▸ PASSAGE TO READ:
Lincoln’s Lieutenants: The High Command of the Army of the Potomac. Stephen W. Sears. Boston: Houghton Mifflin Harcourt, 2017.
There is room for innovation in the old, populated field of Civil War military history. Studies of the soldier’s experience as well as policy toward civilians and guerrillas show that it does not consist solely of tactical and operational narratives. These works are stimulating to some historians and battlefield enthusiasts, but Earl J. Hess urges peers to “write for a discerning academic audience with an eye for new interpretations.” Mark Grimsley observes that military history writ large would benefit from greater attention to theory. Donald Stoker’s pioneering 2010 effort, The Grand Design: Strategy and the U.S. Civil War, attests to the dearth of strategic analysis for America’s bloodiest conflict.
Stephen W. Sears, author of twelve prior Civil War volumes, reassesses the Eastern Theater in Lincoln’s Lieutenants: The High Command of the Army of the Potomac. It explores two topics germane to the modern military. Strategists will note that the Army of the Potomac was the most important Northern force and fought in the preeminent theater. Russell F. Weigley claims that this area “offered the most promising opportunity for a short war and thereby the limitation of costs and destructive violence.” Students of civil-military relations will focus on the relative politicization of the officer corps and whether President Abraham Lincoln could impose his strategic vision on commanders.

▸ PROBLEMS TO SOLVE:
• A. Rewrite the paragraph in the book review above that begins "Stephen W. Sears, author of twelve" as a short bulleted list, keeping its main facts.
• B. Answer these from the book review above, one answer a line:
(i) Which publisher issued *Lincoln's Lieutenants*, and in what year?
(ii) What 2010 book by Donald Stoker does the review mention?
(iii) How many earlier Civil War volumes had Stephen W. Sears written?

▸ RECORDS:

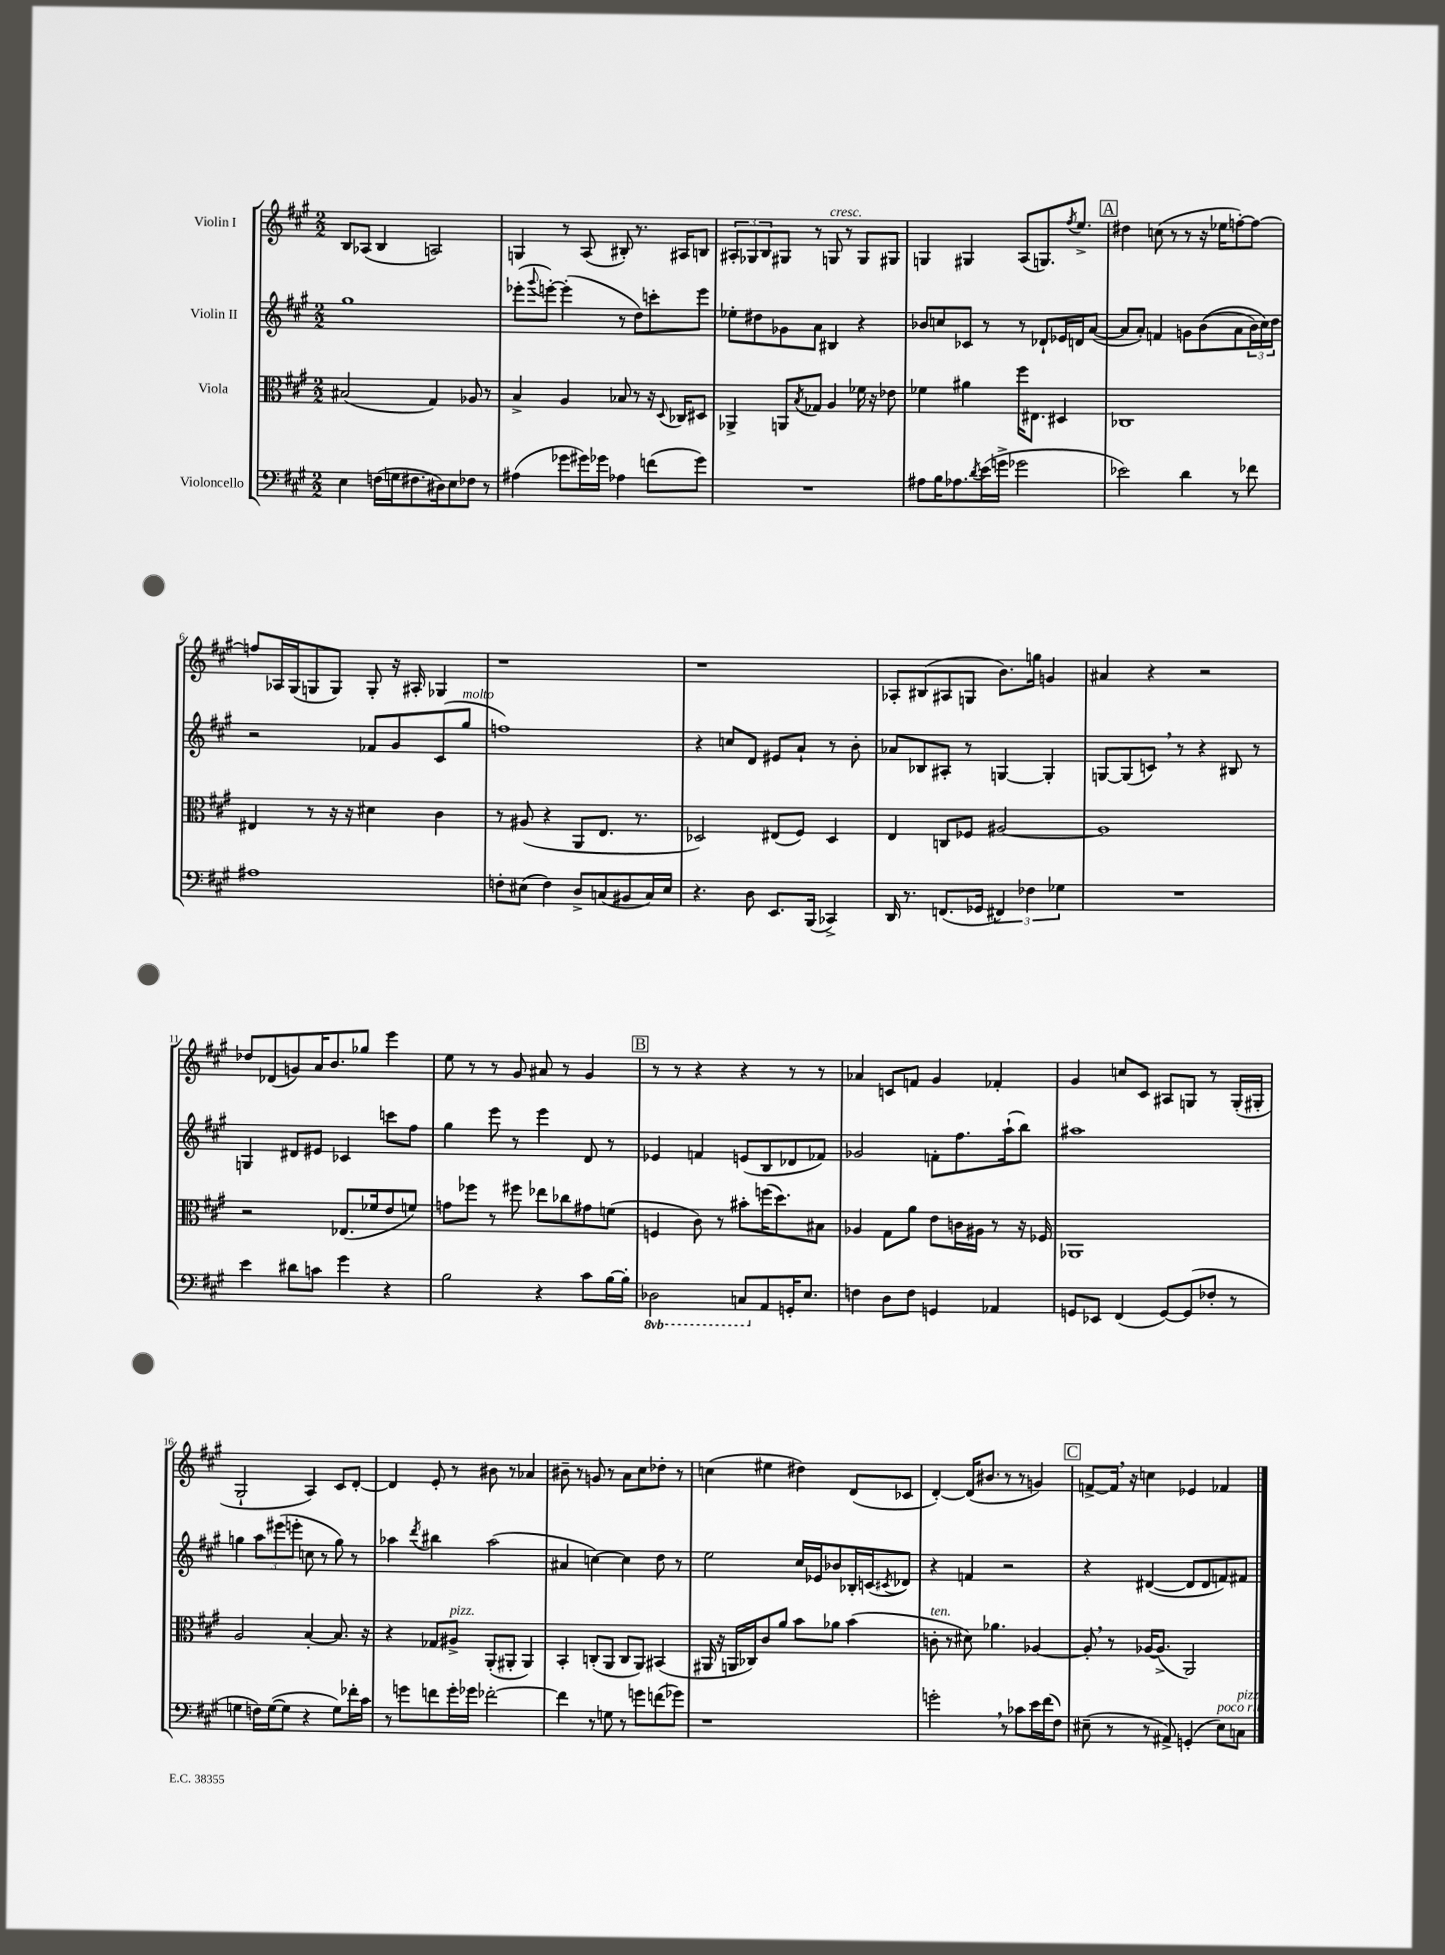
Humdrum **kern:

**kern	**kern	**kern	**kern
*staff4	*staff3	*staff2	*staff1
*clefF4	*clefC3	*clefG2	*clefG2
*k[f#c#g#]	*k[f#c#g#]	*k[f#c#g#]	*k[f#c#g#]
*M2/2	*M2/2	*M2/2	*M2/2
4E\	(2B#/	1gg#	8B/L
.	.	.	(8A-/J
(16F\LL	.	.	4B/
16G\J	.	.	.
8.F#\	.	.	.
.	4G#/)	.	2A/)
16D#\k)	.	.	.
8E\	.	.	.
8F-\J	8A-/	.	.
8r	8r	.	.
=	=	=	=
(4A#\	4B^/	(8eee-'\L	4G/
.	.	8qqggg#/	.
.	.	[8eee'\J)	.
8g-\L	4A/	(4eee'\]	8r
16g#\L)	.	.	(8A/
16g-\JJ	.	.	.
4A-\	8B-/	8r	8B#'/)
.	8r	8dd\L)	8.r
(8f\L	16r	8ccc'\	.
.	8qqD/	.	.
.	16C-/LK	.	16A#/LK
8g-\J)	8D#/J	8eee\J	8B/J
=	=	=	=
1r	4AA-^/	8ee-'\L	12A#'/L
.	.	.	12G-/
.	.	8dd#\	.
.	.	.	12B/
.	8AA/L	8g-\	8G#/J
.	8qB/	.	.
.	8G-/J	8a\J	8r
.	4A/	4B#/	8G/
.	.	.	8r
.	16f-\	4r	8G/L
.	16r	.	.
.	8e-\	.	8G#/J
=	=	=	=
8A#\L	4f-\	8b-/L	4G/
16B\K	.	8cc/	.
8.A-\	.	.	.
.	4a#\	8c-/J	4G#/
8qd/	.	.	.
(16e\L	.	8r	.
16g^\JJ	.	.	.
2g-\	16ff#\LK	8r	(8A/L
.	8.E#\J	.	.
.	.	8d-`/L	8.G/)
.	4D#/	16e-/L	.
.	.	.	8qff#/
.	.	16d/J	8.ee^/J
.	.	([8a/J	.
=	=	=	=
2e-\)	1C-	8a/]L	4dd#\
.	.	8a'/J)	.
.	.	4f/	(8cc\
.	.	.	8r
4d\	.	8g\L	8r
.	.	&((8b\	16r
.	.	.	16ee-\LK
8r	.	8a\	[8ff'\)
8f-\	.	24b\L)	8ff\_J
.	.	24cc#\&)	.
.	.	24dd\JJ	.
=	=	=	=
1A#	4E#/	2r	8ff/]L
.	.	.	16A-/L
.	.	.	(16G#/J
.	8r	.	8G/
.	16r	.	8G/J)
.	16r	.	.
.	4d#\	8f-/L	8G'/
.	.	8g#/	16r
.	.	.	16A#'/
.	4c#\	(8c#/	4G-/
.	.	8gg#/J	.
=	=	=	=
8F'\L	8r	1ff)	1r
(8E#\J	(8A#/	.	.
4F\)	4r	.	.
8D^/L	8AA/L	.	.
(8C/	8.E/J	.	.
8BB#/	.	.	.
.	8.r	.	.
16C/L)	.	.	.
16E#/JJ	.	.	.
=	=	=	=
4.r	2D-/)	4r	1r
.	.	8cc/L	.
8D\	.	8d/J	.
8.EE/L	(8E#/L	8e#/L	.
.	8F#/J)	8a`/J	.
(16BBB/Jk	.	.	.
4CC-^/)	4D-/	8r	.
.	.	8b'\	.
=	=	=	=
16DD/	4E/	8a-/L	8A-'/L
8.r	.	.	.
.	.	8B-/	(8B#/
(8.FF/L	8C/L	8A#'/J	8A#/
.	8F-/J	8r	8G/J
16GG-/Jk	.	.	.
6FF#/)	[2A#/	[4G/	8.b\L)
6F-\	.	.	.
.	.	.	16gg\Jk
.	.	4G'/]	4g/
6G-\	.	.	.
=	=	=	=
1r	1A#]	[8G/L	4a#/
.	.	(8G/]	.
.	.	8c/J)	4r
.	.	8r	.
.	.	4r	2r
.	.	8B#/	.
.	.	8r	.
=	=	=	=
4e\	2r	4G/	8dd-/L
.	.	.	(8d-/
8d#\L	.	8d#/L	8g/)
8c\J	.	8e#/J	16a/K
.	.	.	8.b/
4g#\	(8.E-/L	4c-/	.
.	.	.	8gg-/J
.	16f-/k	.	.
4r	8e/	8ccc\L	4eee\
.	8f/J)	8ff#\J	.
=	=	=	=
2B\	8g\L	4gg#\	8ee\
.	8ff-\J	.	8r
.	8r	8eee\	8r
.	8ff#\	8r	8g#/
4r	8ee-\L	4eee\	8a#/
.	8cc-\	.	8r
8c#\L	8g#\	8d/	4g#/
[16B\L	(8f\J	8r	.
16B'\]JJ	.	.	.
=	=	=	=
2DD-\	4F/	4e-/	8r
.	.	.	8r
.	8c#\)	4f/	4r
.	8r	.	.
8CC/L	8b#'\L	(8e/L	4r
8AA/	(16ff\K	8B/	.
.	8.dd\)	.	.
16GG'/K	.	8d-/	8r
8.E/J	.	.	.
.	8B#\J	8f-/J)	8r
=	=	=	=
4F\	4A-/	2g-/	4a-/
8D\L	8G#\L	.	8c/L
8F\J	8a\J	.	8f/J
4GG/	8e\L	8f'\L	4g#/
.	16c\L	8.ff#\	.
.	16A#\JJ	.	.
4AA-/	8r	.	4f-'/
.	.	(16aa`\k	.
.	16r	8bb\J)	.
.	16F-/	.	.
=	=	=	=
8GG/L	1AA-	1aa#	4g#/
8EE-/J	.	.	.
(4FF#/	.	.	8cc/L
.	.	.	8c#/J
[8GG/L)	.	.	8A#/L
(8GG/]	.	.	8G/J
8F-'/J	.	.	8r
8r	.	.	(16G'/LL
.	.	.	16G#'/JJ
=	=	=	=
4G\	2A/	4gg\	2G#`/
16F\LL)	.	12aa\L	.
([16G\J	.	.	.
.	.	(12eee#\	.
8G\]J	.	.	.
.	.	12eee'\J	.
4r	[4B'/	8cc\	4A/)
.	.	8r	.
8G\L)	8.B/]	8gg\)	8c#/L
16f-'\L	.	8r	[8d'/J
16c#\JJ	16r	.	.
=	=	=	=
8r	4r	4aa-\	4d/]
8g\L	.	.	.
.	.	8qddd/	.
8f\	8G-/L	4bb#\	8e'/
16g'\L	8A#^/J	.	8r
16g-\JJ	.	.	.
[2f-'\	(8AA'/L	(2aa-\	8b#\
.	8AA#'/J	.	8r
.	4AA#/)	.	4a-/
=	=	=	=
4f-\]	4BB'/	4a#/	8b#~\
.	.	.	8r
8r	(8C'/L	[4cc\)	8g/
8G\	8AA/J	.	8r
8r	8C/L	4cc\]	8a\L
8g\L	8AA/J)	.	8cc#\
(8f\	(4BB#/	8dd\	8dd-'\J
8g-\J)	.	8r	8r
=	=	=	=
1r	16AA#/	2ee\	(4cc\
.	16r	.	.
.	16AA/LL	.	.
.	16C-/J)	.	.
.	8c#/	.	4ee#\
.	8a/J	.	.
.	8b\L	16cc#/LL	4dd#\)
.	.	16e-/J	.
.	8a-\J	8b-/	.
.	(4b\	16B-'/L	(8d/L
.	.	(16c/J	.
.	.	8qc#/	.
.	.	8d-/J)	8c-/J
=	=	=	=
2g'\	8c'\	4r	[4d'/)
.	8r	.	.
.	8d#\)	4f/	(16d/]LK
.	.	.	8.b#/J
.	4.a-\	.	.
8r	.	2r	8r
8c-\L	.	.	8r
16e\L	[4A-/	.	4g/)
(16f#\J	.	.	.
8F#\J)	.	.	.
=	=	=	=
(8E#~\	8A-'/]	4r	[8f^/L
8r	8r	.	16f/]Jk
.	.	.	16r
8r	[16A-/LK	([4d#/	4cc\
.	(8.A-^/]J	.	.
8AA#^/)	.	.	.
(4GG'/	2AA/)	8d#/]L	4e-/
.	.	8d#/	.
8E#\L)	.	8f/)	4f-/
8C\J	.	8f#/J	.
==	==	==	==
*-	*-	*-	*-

▸ OUTPUTS BY TASK:
• A.
- Stephen W. Sears has written twelve earlier Civil War volumes. In *Lincoln's Lieutenants: The High Command of the Army of the Potomac*, he takes a new look at the Eastern Theater.
- The book covers two topics that matter to the modern military.
- For strategists, the Army of the Potomac was the North's most important force and fought in the leading theater.
- Russell F. Weigley says this area "offered the most promising opportunity for a short war and thereby the limitation of costs and destructive violence."
- For students of civil-military relations, the key issues are how politicized the officer corps was and whether President Abraham Lincoln could make his commanders follow his strategic vision.

• B.
(i) Houghton Mifflin Harcourt, in 2017.
(ii) *The Grand Design: Strategy and the U.S. Civil War*.
(iii) Twelve.